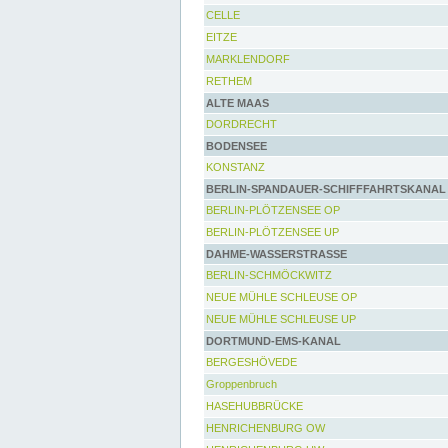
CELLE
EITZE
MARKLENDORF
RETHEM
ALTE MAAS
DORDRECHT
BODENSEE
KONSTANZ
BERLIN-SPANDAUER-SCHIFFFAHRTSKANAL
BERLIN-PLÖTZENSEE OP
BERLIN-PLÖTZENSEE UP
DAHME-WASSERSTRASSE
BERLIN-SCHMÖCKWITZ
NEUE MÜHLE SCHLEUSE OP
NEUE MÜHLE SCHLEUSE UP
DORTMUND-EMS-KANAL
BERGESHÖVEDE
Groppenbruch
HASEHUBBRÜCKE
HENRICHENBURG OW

++++++

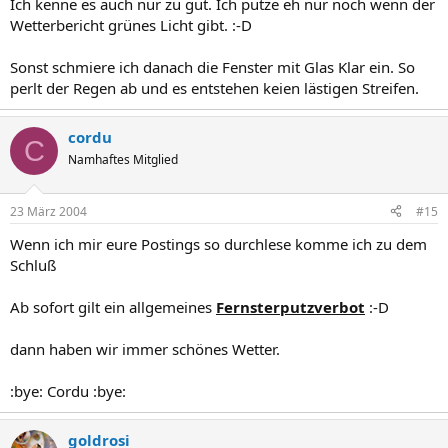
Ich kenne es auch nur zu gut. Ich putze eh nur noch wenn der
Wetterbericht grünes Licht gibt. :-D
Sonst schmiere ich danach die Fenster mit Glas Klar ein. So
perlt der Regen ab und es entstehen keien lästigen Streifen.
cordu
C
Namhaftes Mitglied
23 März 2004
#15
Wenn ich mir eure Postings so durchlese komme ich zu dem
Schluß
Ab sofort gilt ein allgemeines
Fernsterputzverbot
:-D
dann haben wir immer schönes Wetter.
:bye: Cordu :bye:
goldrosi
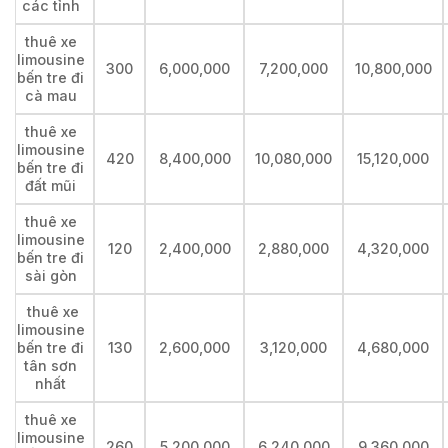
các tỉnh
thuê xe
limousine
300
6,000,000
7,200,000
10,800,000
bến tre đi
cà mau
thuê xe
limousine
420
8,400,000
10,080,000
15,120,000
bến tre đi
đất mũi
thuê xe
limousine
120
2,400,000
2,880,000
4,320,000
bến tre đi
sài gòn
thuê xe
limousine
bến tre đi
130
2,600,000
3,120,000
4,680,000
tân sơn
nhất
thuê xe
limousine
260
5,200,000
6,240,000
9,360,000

++++++

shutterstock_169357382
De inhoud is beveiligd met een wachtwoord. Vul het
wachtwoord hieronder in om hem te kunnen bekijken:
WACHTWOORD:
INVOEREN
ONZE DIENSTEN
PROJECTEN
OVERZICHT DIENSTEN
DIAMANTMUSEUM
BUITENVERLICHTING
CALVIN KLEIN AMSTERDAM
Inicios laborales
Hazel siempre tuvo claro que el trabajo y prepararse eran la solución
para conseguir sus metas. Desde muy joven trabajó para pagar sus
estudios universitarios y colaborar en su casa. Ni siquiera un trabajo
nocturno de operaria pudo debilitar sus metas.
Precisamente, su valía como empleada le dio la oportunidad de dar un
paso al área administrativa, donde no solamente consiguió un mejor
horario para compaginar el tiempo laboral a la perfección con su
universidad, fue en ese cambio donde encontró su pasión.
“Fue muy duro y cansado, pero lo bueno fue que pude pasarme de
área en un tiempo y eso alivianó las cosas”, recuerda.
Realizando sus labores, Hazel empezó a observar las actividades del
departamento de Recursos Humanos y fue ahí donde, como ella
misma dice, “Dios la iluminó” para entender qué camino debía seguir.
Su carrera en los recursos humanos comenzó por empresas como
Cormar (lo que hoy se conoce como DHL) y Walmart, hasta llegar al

++++++

* EXERCISE BRIEF
For each line of the material that contains "MÜHLE", return a copy.

* ANSWER TO THIS EXERCISE
NEUE MÜHLE SCHLEUSE OP
NEUE MÜHLE SCHLEUSE UP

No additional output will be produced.